Candice A. Bookwalter1, Nicole Seiberlich2, Michael W. Harrell3, Philipp Ehses4, 5, Mark A. Griswold1, 6, Vikas Gulani1, 2
1Department of Radiology, University Hospitals Case Medical Center\Case Western Reserve University, Cleveland, OH, United States; 2Department of Biomedical Engineering, Case Western Reserve University, Cleveland, OH, United States; 3School of Medicine, Case Western Reserve University, Cleveland, OH, United States; 4Max Planck Institute for Biological Cybernetics, Tbingen, Germany; 5Department for Neuroimaging, University Hospital Tbingen, Tbingen, Germany; 6Department of Biomedical Engineering, Case Western Reserve University, Cleveland , OH, United States
While radial k-space trajectories are known to be inherently insensitive to motion due to the oversampling of the center of k-space, patient motion causes image degradation by object distortion and streaking artifacts.

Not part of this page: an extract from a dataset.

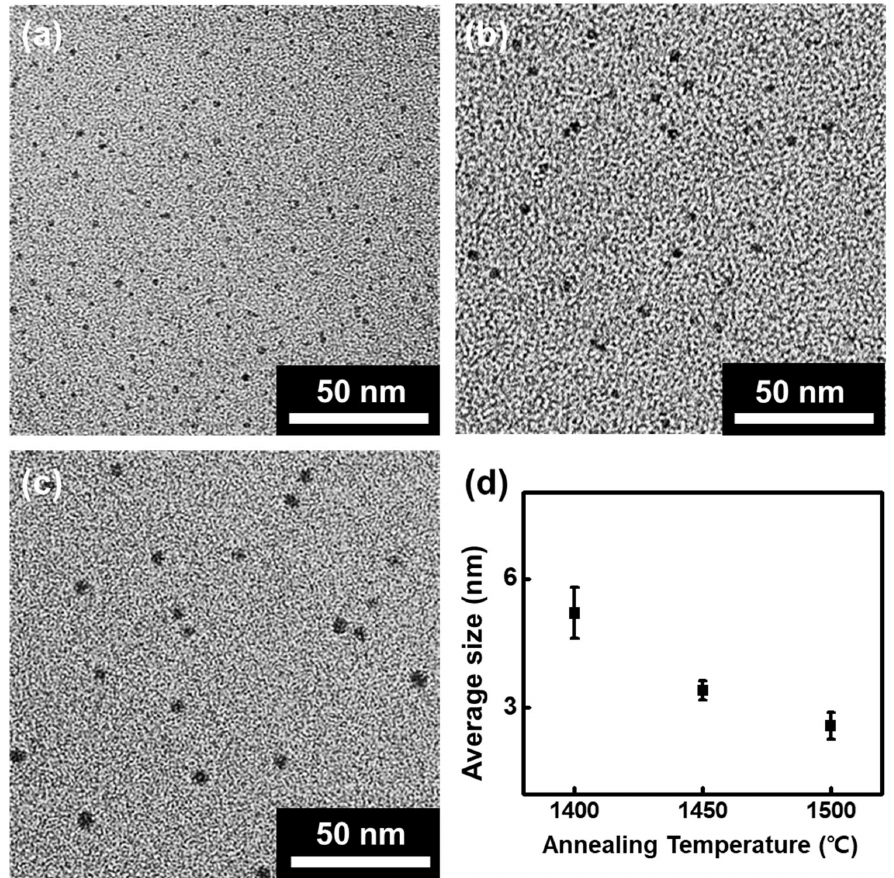
Figure 4. The HRTEM image of the GQDs fabricated on the SiC at a temperature of: (a) 1500 °C, (b) 1450 °C, (c) 1400 °C, (d) The correlation graph between the annealing temperature and the average size of the GQDs.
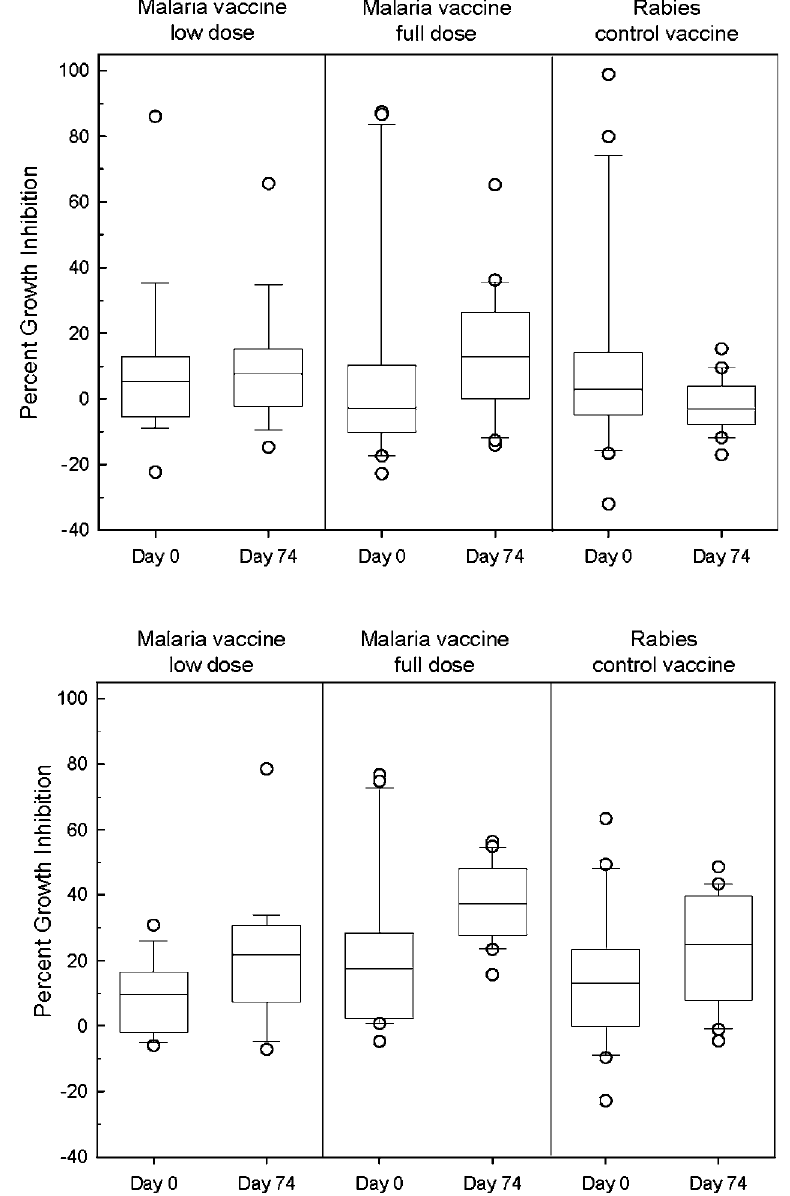
Figure 3. Growth inhibition assays. Mean percent growth inhibition of pre- and post-immunization sera against the 3D7 (A) and FVO (B) clones of Plasmodium falciparum grown in vitro. Error bars represent 95 percent confidence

An algorithm called Motion Artifact Removal by Retrospective Resolution Reduction (MARs) for rectilinear trajectories has been previously described, which automatically and retrospectively identifies a transition between breath hold to free breathing and subsequently removes the corrupted data for a motion artifact free, yet lower resolution image. This work expands the MARs method to radial sequences demonstrated through volunteer and patient data.